== VORLIEGENDER TEXT ==
---+---

Restorative Yoga? Yin Yoga? Was ist denn jetzt der Unterschied?

Restorative Yoga und Yin Yoga sind zwei ruhige Wege auf der Matte, die oft gleichgestellt und in Yogastunden gern zusammengeworfen werden. Sowas macht mir als großer Freundin von Restorative Yoga, die sich auch mit Yin einigermaßen auskennt, natürlich Bauchgrimmen. Deshalb möchte ich hier mal die Unterschiede zwischen den beiden Methoden aufzeigen und euch Ideen liefern, wann die eine und wann die andere Variante passender sein kann.

Vorab: Beide Ansätze sind ein deutliches Kontrastprogramm zu unserem von Aktivität (also von Yang) geprägten Alltag. Bitte nicht falsch verstehen: Ohne Yang kriegten wir nichts gebacken. Aber Gleichgewicht entsteht durch den Ausgleich zwischen aktiv und passiv. Die Befürworter des Yin haben’s irgendwie gut: Das schöne Yin/Yang-Motiv kennen die meisten, aber „Restorative“ können viele nicht einmal aussprechen. (Tipp: Die Betonung liegt auf der zweiten Silbe.)

Restorative: Die Kunst des Loslassens

Beim Restorative wird das bewusste Aufgeben von Anspannung geübt. Der Körper wird so gelagert, dass er ganz ohne Muskelarbeit in einer Position bleiben kann, das Nervensystem zur Ruhe kommt und die Gedanken langsamer werden. Dabei sollen die Muskeln nicht gedehnt werden, denn das Gefühl von Dehnung würde das Signal „Herausforderung“ ans Nervensystem senden – und das soll ausgeschaltet werden. Eine Restorative-Haltung kann schon einmal 20 Minuten gehalten werden. Auf diese Weise können sich die Nerven beruhigen, und die gewöhnlich fürs Verarbeiten von Herausforderungen notwendige Energie kann genutzt werden, um akute Erschöpfung zu lindern, Schlaf zu verbessern und Schutzräume für Trauer oder Stressverarbeitung zu schaffen, weil die äußere Stütze dem Inneren erlaubt, sich zu öffnen und zu lösen.

Yin: Langsamkeit lädt ein zur Selbstbeobachtung

Yin arbeitet mit weniger Polstern und mehr mit der geduldigen Dehnung tiefer Strukturen, vor allem der Faszien. Die Haltung bleibt, der Atem führt, das Gewebe passt sich an. Im Yin-Yoga hältst du jede Position etwa drei bis fünf Minuten. (Variationen sind natürlich möglich.) Paul Grilley und Sarah Powers haben diese Richtung mit anatomischem und psychologischem Wissen geprägt: Yin verbindet somatische Präzision mit innerer Achtsamkeit und nimmt Veränderungen im Gewebe ebenso ernst wie innere Prozesse. In der Praxis heißt das: Wer bereit ist, etwas Unbehagen auszuhalten und das Körpergefühl zu erforschen, kann langfristig an Beweglichkeit und an der Fähigkeit zur Selbstbeobachtung gewinnen. Die deutsche Yin-Autorin Stefanie Arend nennt das den „süßen Schmerz“ des Yin.

---+---

== ZU LÖSENDE AUFGABEN ==
1/ Wie lange hält man im Text über Restorative und Yin Yoga beim Yin-Yoga jede Position?
2/ Schreib den Text über Restorative und Yin Yoga nach seinem letzten Satz weiter.

== LISTENAUSZÜGE ==
---+---

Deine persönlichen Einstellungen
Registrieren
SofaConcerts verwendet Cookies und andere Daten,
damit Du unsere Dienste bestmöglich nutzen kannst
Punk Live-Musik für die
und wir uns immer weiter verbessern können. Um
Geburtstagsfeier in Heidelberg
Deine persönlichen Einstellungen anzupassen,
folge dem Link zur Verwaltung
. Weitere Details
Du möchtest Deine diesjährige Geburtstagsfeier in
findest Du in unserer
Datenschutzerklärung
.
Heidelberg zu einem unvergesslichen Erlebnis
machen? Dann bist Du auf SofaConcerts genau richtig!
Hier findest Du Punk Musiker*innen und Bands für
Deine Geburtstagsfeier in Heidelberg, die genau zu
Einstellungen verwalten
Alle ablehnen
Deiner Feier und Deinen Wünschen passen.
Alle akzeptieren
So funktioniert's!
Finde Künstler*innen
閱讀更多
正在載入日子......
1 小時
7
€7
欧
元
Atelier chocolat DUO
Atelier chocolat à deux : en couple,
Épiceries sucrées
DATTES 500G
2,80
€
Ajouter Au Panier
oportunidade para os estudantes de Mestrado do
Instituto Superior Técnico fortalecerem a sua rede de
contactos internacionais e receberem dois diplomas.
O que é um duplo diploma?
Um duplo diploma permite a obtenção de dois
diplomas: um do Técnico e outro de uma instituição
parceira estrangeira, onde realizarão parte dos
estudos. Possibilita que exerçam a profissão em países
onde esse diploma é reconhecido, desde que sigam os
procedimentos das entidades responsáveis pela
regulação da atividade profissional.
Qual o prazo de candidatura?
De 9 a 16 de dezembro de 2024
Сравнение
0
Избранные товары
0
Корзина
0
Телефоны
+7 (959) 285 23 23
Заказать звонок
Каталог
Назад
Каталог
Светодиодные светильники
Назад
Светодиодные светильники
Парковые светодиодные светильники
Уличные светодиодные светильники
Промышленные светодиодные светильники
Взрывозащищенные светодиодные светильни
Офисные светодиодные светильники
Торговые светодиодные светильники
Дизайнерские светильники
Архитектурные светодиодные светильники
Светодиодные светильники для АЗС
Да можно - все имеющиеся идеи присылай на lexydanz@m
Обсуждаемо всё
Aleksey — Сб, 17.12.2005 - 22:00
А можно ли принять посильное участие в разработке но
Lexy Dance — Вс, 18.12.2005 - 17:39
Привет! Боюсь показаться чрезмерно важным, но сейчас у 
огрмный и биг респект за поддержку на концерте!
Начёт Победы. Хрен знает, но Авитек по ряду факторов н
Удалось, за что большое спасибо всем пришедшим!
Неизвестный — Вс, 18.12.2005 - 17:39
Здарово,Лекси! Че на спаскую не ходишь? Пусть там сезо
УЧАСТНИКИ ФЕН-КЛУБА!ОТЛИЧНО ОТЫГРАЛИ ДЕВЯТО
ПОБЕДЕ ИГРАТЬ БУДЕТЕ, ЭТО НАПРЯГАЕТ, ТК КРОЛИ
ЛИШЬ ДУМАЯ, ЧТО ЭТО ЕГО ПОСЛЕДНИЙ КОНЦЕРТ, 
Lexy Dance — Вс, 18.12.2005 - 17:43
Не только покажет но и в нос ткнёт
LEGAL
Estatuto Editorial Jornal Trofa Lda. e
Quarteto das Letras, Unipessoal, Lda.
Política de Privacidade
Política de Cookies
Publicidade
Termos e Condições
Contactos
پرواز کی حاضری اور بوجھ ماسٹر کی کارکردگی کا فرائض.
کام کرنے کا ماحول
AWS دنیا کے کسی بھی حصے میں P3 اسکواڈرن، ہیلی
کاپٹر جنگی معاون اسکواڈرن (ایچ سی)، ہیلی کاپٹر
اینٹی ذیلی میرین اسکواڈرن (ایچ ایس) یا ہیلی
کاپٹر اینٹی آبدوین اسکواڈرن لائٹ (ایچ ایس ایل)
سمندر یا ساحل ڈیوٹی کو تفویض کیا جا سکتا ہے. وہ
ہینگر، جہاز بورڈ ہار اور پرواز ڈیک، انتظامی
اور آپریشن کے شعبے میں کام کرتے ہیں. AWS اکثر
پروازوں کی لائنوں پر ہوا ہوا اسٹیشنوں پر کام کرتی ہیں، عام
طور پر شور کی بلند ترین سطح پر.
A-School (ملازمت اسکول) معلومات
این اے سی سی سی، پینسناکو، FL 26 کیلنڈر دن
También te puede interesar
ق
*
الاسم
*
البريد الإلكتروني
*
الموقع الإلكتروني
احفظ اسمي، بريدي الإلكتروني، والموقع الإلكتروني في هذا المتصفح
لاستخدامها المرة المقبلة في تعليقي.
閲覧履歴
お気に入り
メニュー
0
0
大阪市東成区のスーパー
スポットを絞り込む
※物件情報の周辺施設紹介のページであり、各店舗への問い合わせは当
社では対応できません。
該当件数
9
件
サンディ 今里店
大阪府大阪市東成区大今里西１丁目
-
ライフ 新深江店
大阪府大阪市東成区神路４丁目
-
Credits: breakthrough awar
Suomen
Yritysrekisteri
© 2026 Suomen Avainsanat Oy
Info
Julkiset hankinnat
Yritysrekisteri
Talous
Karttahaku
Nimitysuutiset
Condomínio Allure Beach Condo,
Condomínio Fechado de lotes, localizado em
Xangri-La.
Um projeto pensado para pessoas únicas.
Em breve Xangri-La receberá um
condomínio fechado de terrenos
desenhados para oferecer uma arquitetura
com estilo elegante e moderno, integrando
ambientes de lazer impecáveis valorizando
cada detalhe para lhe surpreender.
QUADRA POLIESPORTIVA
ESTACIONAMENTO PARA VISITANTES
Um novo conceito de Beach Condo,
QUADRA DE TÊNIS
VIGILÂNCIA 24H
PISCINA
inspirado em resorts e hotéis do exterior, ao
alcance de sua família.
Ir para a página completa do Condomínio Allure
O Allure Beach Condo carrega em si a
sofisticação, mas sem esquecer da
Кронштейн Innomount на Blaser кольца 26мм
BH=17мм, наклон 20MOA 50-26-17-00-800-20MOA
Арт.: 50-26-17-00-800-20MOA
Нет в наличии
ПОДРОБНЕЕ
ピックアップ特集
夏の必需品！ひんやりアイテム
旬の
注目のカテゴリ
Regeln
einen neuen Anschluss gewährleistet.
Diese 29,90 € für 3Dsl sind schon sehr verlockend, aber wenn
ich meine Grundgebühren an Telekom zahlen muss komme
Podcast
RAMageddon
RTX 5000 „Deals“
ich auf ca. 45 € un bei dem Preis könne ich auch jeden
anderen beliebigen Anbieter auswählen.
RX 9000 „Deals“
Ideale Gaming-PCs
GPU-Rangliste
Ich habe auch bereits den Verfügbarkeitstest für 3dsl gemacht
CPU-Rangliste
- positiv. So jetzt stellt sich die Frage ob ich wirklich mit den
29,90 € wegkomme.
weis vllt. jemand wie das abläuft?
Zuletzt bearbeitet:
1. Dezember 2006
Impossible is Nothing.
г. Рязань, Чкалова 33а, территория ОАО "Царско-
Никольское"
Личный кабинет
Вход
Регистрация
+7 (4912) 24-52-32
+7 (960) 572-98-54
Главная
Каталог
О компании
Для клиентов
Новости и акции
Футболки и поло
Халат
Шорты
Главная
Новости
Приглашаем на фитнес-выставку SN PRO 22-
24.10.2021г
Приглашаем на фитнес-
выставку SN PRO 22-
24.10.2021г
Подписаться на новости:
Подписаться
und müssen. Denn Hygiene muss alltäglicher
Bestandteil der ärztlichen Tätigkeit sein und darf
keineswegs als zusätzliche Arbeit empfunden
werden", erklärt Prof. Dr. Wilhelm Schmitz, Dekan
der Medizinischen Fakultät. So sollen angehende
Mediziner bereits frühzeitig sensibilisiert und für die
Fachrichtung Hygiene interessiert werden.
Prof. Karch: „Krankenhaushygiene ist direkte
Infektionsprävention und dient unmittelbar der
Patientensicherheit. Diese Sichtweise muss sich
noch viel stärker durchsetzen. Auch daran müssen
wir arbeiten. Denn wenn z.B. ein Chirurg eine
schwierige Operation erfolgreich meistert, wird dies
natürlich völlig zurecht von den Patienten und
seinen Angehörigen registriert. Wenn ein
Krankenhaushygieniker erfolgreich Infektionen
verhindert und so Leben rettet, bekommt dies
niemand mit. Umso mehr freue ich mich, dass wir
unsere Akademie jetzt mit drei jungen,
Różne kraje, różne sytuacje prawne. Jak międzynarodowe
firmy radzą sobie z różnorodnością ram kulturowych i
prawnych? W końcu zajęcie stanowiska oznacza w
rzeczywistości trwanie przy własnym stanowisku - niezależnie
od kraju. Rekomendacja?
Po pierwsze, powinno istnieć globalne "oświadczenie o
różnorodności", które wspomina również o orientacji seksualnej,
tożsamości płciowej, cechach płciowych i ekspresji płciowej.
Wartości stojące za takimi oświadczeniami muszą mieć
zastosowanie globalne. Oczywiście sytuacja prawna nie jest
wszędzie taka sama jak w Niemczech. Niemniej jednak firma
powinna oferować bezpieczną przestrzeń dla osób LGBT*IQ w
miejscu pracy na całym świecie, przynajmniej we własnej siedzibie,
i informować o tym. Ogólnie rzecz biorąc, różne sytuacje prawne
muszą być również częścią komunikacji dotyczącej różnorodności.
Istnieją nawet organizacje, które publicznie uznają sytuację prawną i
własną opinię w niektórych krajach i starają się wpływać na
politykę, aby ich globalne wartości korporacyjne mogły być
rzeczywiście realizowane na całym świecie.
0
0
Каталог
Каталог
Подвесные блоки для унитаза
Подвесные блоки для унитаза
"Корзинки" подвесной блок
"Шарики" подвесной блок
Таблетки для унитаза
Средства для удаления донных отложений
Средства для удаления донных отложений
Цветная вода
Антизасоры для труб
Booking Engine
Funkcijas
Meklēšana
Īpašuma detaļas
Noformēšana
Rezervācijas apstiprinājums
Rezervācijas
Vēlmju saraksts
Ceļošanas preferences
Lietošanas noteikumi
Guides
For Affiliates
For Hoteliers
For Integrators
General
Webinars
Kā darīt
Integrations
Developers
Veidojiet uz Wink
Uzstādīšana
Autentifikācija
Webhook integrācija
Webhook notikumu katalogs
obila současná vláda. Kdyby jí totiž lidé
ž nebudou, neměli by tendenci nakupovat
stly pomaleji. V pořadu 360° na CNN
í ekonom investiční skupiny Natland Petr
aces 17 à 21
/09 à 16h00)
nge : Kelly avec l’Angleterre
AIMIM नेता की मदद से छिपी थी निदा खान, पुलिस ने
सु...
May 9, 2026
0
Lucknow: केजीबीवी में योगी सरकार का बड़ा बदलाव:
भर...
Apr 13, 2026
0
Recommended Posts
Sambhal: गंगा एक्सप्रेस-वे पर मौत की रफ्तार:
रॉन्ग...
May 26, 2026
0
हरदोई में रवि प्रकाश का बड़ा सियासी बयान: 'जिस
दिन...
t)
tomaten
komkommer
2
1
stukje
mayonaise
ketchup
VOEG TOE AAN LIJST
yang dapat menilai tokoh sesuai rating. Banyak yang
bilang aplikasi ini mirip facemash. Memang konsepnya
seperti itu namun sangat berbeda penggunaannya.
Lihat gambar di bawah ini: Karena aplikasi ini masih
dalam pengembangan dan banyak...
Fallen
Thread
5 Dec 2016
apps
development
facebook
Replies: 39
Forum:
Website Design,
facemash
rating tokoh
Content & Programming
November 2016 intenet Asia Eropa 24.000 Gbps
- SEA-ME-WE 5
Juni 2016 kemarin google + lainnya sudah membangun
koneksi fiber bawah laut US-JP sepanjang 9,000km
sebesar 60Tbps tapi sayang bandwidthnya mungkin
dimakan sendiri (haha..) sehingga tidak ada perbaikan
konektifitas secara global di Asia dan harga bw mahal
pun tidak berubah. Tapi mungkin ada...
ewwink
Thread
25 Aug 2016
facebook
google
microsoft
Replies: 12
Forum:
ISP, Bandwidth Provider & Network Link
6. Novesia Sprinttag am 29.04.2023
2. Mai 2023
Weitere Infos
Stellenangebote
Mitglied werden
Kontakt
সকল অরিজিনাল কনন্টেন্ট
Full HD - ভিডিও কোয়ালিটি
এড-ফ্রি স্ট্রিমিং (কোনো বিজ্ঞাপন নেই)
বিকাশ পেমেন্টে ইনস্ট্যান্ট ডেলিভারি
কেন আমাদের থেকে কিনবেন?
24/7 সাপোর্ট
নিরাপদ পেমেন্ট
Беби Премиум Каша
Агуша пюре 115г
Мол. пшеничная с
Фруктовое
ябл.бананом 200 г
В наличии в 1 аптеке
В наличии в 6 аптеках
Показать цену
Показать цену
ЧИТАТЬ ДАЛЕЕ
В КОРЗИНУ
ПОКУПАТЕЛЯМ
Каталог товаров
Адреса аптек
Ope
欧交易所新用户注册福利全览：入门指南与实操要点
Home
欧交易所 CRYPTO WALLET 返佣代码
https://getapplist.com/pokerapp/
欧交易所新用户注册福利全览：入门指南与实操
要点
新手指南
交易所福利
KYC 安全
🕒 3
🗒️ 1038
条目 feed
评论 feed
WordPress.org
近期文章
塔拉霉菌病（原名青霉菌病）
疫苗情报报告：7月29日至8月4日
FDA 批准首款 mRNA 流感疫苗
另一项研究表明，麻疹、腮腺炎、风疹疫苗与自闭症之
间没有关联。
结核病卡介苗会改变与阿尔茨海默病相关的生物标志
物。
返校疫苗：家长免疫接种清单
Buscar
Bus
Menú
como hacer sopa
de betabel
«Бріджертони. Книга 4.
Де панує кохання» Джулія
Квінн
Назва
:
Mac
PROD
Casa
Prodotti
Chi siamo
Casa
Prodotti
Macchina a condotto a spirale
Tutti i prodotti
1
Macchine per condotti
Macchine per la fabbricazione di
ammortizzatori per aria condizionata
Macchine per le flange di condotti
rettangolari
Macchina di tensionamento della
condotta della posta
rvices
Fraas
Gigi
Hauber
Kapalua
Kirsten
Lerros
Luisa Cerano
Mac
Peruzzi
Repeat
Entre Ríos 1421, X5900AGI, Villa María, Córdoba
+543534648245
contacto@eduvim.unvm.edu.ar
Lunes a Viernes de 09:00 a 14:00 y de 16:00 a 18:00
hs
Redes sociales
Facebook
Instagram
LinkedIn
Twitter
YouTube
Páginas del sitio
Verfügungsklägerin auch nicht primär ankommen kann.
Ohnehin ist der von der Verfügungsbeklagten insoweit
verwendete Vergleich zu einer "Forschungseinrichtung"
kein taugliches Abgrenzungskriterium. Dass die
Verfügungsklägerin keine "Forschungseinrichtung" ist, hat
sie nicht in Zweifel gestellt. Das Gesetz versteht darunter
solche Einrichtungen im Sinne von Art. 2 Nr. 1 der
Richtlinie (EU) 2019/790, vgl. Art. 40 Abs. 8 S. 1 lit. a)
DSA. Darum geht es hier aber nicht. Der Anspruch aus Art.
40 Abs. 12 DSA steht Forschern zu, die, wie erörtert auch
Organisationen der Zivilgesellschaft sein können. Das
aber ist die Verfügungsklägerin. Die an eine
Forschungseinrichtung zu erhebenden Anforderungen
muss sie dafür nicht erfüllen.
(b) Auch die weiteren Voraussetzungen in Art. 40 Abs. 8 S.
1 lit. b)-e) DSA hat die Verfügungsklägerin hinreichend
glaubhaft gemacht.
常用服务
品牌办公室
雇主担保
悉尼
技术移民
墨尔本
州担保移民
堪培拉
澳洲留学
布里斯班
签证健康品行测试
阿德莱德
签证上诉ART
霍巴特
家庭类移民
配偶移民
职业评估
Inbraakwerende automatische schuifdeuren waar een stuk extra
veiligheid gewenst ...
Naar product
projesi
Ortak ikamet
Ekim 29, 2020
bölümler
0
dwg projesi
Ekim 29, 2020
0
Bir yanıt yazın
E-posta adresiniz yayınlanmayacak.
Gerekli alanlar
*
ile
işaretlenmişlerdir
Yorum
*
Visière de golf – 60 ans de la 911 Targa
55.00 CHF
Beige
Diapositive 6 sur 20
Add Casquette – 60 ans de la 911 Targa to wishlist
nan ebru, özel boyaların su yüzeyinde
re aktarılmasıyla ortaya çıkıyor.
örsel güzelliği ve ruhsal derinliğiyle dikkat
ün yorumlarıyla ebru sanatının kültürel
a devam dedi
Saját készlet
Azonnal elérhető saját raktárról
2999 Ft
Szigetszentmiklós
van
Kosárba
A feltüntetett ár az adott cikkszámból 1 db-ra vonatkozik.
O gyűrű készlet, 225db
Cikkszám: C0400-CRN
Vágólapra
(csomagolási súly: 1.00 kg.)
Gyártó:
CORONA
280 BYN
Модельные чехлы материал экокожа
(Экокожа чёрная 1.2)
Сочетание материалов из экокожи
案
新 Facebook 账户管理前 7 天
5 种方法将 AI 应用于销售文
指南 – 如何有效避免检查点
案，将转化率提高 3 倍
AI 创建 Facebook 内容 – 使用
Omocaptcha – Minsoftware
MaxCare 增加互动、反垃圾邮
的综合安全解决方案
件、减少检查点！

---+---

== ERWARTETE ANTWORTEN ==
1/ Etwa drei bis fünf Minuten.

2/
Wann welche Praxis passt

Für die Psyche ist Restorative besonders wirksam, wenn du überreizt, müde oder verletzlich bist. In solchen Fällen bietet die unterstützte Haltung ein sicheres Umfeld, in dem Nervosität, Grübeln und körperliche Anspannung abnehmen können. Lehrerinnen mit psychotherapeutischer und yogatherapeutischer Erfahrung beschreiben Restorative ausdrücklich als Hilfsmittel bei Burnout, Trauer und akutem Stress. Yin kann dagegen therapeutisch besonders gut wirken, wenn es darum geht, Spannungsmuster zu entknoten: Durch die längere Verweildauer in den Haltungen kannst du körperliche und seelische Blockaden erspüren und Stück für Stück lösen. Yin eignet sich also, wenn du Veränderung, Beweglichkeit und eine schrittweise Konfrontation mit deinem inneren Widerstand suchst.

Beide Wege nähren die Psyche auf unterschiedliche Weise, und viele Lehrerinnen kombinieren Elemente beider Ansätze, je nachdem, ob vor allem Regeneration oder tiefere Wandlung gefragt ist. Warum ich mich für Restorative entschieden habe? Als Yin in Deutschland ankam, habe ich oft gesehen, wie hypermobile Yogalehrerinnen durch Yin-Yoga noch länger in Positionen bleiben konnten, die ihre Beweglichkeit noch weiter förderten. Gleichzeitig traf ich viele erschöpfte, ausgelaugte Teilnehmer. Es ist halt für die meisten von uns wirklich schwer zu entscheiden, wann ein süßer Schmerz zu einem bitteren wird, und wann eine Pause angesagt ist. Ich habe mich deshalb ganz bewusst für den extra sanften Weg entschieden: Raum, Ruhe und Weite für Kopf und Körper statt weiterer Reize. (Und warme, weiche Decken gibt es immer mit dazu.)